Kester Berwick (1903–1992) was born in Adelaide and died an expatriate on Corfu in the Greek islands. Born Frank Perkins, he took the name Kester Baruch because a friend told him that would sound "less plebeian", then changed it again at the beginning of World War II when he was living in Switzerland. An Australian actor and writer, Berwick, who was gay, spent the final 23 years of his life in Greece. His life is the subject of one of the storylines in Robert Dessaix's novel Corfu.

Biography
Born Frank Perkins in Adelaide, South Australia, he changed his name to Kester Baruch after a friend told him that would sound "less plebeian", than changed it again to Kester Berwick at the beginning of World War II, when he was living in Switzerland. He founded the experimental Ab-Intra Studio Theatre in Adelaide with Alan Harkness in 1931. In 1935, the two men closed Ab-Intra and went to Europe. Berwick studied at Dartington Hall, Devon, England, with Michael Chekhov a former student of Stanislavski, for four years from 1936 to 1937. After World War II broke out he returned to Australia to spend this time teaching. In the 'forties he was involved in directing plays at The Hut, now part of the University of Adelaide Theatre Guild. He then taught for five years in London from 1955.

Berwick settled in Mithymna (Molyvos), on the island of Lesbos in 1960, later moving to Gastouri, Corfu in 1969 where he lived until his death at the age of 89 in 1992.

## TASKS TO PERFORM
a) Copy the Kester Berwick biography word for word, starting with "Berwick settled in" and going on through "89 in 1992.".
b) Write the next part of the Kester Berwick biography, picking up after its last sentence.

(Stored data entries)
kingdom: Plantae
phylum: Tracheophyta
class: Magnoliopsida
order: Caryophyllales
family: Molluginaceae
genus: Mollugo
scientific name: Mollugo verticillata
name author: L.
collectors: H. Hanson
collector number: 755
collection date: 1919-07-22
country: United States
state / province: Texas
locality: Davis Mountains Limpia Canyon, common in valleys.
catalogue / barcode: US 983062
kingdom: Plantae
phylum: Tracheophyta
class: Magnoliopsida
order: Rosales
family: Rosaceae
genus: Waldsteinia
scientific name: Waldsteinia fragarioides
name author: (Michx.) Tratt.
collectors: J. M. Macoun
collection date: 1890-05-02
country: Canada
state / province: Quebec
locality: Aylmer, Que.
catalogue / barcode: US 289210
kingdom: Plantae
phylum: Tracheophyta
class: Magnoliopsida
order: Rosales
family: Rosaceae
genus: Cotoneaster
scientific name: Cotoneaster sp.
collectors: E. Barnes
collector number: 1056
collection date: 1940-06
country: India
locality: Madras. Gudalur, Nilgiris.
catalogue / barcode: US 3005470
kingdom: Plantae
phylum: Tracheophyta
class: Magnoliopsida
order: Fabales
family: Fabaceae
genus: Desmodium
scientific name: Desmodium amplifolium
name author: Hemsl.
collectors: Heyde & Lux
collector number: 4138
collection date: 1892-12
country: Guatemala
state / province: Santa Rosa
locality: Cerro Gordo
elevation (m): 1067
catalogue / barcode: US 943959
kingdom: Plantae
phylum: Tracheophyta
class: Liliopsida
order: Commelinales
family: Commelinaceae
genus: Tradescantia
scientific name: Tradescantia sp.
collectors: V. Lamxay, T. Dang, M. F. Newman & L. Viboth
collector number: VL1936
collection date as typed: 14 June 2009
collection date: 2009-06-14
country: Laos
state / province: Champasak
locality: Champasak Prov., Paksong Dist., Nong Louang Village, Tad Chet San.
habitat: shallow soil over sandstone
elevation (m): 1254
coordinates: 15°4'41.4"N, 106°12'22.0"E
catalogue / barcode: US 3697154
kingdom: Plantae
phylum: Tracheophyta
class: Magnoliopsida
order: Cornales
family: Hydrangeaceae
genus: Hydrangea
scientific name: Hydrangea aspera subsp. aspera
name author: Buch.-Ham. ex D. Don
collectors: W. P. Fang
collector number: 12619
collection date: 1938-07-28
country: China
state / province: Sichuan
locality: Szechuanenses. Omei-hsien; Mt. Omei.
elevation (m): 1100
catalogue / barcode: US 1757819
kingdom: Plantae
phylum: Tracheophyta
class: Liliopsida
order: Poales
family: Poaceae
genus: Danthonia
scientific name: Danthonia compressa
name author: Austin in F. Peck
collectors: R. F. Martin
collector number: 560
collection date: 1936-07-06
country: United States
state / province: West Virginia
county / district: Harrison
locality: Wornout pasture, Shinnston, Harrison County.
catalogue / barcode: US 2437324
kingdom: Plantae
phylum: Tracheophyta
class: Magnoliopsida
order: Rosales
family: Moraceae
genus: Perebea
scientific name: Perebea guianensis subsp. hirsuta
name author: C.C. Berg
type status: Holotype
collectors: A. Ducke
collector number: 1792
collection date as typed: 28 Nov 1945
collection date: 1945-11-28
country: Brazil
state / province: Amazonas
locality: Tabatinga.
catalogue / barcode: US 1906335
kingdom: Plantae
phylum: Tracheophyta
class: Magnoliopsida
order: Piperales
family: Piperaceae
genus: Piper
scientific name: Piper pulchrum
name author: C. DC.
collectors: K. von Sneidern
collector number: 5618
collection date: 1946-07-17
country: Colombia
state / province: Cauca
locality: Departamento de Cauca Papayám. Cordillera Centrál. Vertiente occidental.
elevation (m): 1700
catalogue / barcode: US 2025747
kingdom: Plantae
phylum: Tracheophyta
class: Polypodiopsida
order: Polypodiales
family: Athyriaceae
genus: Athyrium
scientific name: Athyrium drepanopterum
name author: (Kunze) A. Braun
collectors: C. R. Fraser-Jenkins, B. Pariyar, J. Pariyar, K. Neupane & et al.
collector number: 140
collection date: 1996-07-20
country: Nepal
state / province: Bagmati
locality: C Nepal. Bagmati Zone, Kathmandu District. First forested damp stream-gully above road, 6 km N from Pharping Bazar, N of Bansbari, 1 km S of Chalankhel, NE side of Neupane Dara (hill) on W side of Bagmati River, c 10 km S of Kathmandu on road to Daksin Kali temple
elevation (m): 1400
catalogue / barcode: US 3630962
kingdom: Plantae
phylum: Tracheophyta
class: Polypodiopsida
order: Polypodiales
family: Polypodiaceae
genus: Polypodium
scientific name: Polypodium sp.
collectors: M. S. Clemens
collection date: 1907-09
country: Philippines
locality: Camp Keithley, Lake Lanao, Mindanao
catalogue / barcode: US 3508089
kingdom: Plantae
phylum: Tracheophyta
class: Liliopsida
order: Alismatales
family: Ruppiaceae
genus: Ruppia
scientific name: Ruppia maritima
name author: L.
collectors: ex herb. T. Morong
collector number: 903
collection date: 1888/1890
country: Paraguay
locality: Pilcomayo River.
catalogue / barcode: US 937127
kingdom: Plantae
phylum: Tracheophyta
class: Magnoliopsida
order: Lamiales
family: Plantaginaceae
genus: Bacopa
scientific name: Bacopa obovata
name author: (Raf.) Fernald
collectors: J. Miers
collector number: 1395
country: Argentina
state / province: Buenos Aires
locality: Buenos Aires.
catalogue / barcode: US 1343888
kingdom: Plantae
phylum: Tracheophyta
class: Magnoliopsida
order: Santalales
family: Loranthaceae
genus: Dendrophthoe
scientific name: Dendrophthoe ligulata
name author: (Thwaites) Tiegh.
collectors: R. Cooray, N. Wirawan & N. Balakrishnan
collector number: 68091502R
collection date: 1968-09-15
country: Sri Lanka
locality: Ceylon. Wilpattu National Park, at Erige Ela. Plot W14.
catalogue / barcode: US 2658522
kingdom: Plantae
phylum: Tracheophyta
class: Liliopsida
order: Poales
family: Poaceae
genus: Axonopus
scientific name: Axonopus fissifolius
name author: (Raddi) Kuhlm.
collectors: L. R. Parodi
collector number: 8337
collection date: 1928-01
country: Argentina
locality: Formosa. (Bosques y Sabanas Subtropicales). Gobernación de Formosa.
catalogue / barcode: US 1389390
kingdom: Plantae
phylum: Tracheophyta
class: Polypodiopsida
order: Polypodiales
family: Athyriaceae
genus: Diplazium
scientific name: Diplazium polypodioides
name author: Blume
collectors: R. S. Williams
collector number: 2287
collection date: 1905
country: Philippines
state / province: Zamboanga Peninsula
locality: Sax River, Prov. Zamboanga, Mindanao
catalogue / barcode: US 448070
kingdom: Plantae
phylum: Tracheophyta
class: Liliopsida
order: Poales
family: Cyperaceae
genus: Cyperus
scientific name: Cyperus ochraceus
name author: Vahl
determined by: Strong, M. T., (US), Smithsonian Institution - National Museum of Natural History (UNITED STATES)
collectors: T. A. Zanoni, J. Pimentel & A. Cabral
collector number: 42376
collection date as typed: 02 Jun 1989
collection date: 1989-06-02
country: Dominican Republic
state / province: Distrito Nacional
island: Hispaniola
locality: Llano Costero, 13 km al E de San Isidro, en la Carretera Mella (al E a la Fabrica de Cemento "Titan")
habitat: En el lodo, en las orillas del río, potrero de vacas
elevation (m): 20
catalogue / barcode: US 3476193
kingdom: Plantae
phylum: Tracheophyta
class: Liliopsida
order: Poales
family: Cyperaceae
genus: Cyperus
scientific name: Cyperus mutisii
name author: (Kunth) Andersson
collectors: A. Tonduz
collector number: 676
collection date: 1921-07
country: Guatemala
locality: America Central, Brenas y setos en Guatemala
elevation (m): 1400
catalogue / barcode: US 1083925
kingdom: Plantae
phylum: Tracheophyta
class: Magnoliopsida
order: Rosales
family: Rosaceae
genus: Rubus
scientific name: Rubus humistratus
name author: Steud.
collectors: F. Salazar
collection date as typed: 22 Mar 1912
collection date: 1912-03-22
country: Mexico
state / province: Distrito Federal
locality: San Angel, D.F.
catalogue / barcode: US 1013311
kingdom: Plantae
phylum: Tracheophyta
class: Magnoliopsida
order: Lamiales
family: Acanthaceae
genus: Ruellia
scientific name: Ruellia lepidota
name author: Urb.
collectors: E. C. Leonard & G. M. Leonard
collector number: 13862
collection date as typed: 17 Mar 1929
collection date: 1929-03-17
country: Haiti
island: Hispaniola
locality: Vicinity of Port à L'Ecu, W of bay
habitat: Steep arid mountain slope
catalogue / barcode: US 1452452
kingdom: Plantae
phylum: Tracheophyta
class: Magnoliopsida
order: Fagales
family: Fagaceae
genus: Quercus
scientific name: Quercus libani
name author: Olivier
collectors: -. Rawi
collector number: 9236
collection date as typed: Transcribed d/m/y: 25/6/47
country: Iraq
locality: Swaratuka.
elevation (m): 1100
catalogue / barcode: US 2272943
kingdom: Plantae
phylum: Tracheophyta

## RESULTS FOR THE EXERCISE
a)
Berwick settled in Mithymna (Molyvos), on the island of Lesbos in 1960, later moving to Gastouri, Corfu in 1969 where he lived until his death at the age of 89 in 1992.

b)
Plays and publications
 1932: directed with Alan Harkness, The Demon's Mask, at Ab-Intra
 1932: directed with Alan Harkness, The Robe of Yama with Thelma Thomas, at Ab-Intra
 1934: produced with Alan Harkness, Jacques Copeau's The House Into Which We Are Born and Jean-Jacques Bernard's Martine, at Ab-Intra
 1944: directed with Brian Elliott, Evening for Young Folk, a play at The Hut, Adelaide.
 1945: director, The Stronger, by August Strindberg.
 1946: director, Swirling, by Denys Amiel and André Obey.
 1948: director, The Rape of Lucrece, by André Obey.
His novel, Head of Orpheus Singing, was published in 1973.

References
Kester Berwick, Head of Orpheus Singing, Angus & Robertson, London, 1973.
Robert Dessaix, Corfu, Picador (Pan MacMillan), Australia, 2001.
Thelma Afford, "Ab-Intra Studio Theatre in Adelaide 1931-35", Australasian Drama Studies n. 12-13, pp. 167–180. Bundoora, Vic. : Theatre and Drama Program, La Trobe University.
Thelma Afford, "The Most Experimental Little Theatre", Dreamers and Visionaries: Adelaide's Little Theatres from the 1920s to the early 1940s pp. 45–72. Sydney: Currency Press.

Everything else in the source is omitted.